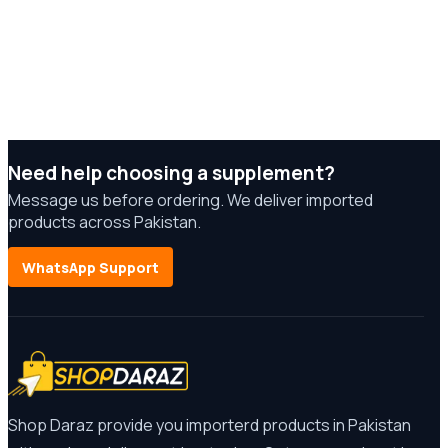
Need help choosing a supplement?
Message us before ordering. We deliver imported
products across Pakistan.
WhatsApp Support
Shop Daraz provide you importerd products in Pakistan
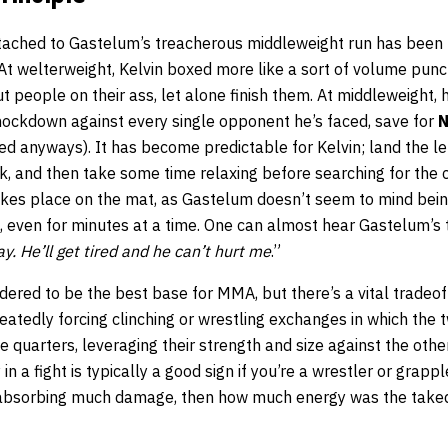
ttached to Gastelum’s treacherous middleweight run has been
t welterweight, Kelvin boxed more like a sort of volume punch
t people on their ass, let alone finish them. At middleweight
nockdown against every single opponent he’s faced, save for
N
d anyways). It has become predictable for Kelvin; land the l
rk, and then take some time relaxing before searching for the
takes place on the mat, as Gastelum doesn’t seem to mind bei
m, even for minutes at a time. One can almost hear Gastelum’s 
ay. He’ll get tired and he can’t hurt me
.”
idered to be the best base for MMA, but there’s a vital tradeof
eatedly forcing clinching or wrestling exchanges in which the 
e quarters, leveraging their strength and size against the other
 a fight is typically a good sign if you’re a wrestler or grapple
 absorbing much damage, then how much energy was the takedo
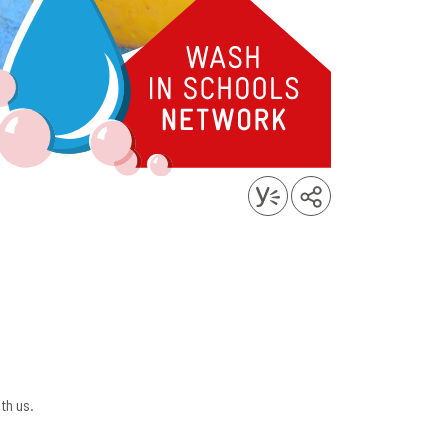
th us.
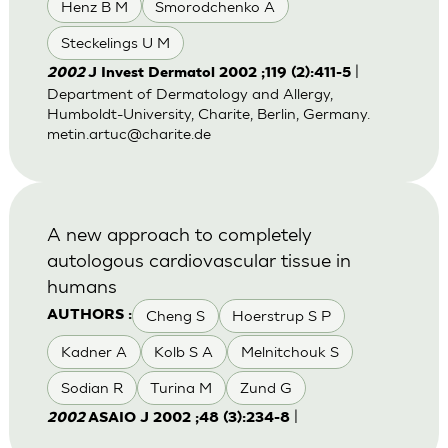
Henz B M
Smorodchenko A
Steckelings U M
|
2002
J Invest Dermatol 2002 ;119 (2):411-5
Department of Dermatology and Allergy,
Humboldt-University, Charite, Berlin, Germany.
metin.artuc@charite.de
A new approach to completely
autologous cardiovascular tissue in
humans
Cheng S
Hoerstrup S P
AUTHORS :
Kadner A
Kolb S A
Melnitchouk S
Sodian R
Turina M
Zund G
|
2002
ASAIO J 2002 ;48 (3):234-8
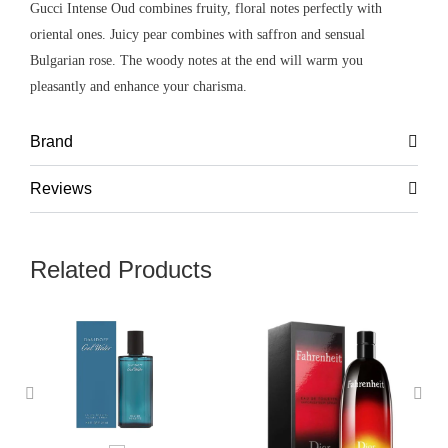
Gucci Intense Oud combines fruity, floral notes perfectly with
oriental ones. Juicy pear combines with saffron and sensual
Bulgarian rose. The woody notes at the end will warm you
pleasantly and enhance your charisma.
Brand
Reviews
Related Products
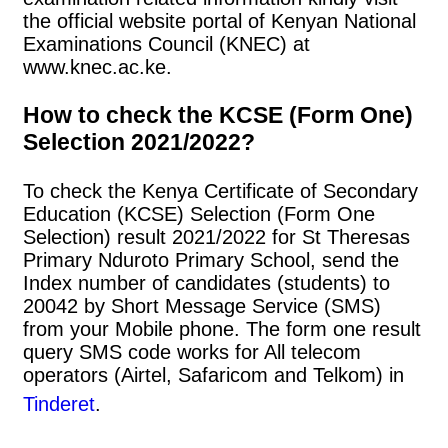
the official website portal of Kenyan National
Examinations Council (KNEC) at
www.knec.ac.ke.
How to check the KCSE (Form One)
Selection 2021/2022?
To check the Kenya Certificate of Secondary
Education (KCSE) Selection (Form One
Selection) result 2021/2022 for St Theresas
Primary Nduroto Primary School, send the
Index number of candidates (students) to
20042 by Short Message Service (SMS)
from your Mobile phone. The form one result
query SMS code works for All telecom
operators (Airtel, Safaricom and Telkom) in
Tinderet
.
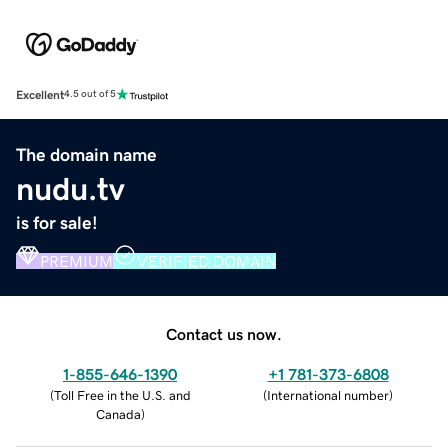
Excellent
4.5 out of 5
The domain name
nudu.tv
is for sale!
PREMIUM
VERIFIED DOMAIN
Contact us now.
1-855-646-1390
+1 781-373-6808
(
Toll Free in the U.S. and
(
International number
)
Canada
)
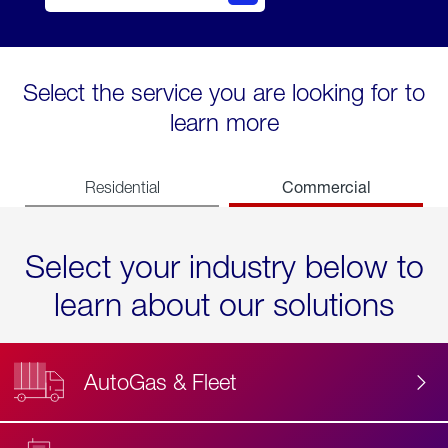
Select the service you are looking for to
learn more
Commercial
Residential
Select your industry below to
learn about our solutions
AutoGas & Fleet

══════════════════════════════

TO DO
Retype, line for line and without changes, the text read from every page in the material above. Leave the pictures out of your answer.

SOLUTION FOR THIS TASK
Need help choosing a supplement?
Message us before ordering. We deliver imported
products across Pakistan.
WhatsApp Support
Shop Daraz provide you importerd products in Pakistan
ttached to Gastelum’s treacherous middleweight run has been
t welterweight, Kelvin boxed more like a sort of volume punch
t people on their ass, let alone finish them. At middleweight
nockdown against every single opponent he’s faced, save for
N
d anyways). It has become predictable for Kelvin; land the l
rk, and then take some time relaxing before searching for the
takes place on the mat, as Gastelum doesn’t seem to mind bei
m, even for minutes at a time. One can almost hear Gastelum’s 
ay. He’ll get tired and he can’t hurt me
.”
idered to be the best base for MMA, but there’s a vital tradeof
eatedly forcing clinching or wrestling exchanges in which the 
e quarters, leveraging their strength and size against the other
 a fight is typically a good sign if you’re a wrestler or grapple
 absorbing much damage, then how much energy was the takedo
th us.
Henz B M
Smorodchenko A
Steckelings U M
|
2002
J Invest Dermatol 2002 ;119 (2):411-5
Department of Dermatology and Allergy,
Humboldt-University, Charite, Berlin, Germany.
metin.artuc@charite.de
A new approach to completely
autologous cardiovascular tissue in
humans
Cheng S
Hoerstrup S P
AUTHORS :
Kadner A
Kolb S A
Melnitchouk S
Sodian R
Turina M
Zund G
|
2002
ASAIO J 2002 ;48 (3):234-8
Gucci Intense Oud combines fruity, floral notes perfectly with
oriental ones. Juicy pear combines with saffron and sensual
Bulgarian rose. The woody notes at the end will warm you
pleasantly and enhance your charisma.
Brand
Reviews
Related Products
the official website portal of Kenyan National
Examinations Council (KNEC) at
www.knec.ac.ke.
How to check the KCSE (Form One)
Selection 2021/2022?
To check the Kenya Certificate of Secondary
Education (KCSE) Selection (Form One
Selection) result 2021/2022 for St Theresas
Primary Nduroto Primary School, send the
Index number of candidates (students) to
20042 by Short Message Service (SMS)
from your Mobile phone. The form one result
query SMS code works for All telecom
operators (Airtel, Safaricom and Telkom) in
Tinderet
.
Excellent
4.5 out of 5
The domain name
nudu.tv
is for sale!
PREMIUM
VERIFIED DOMAIN
Contact us now.
1-855-646-1390
+1 781-373-6808
(
Toll Free in the U.S. and
(
International number
)
Canada
)
Select the service you are looking for to
learn more
Commercial
Residential
Select your industry below to
learn about our solutions
AutoGas & Fleet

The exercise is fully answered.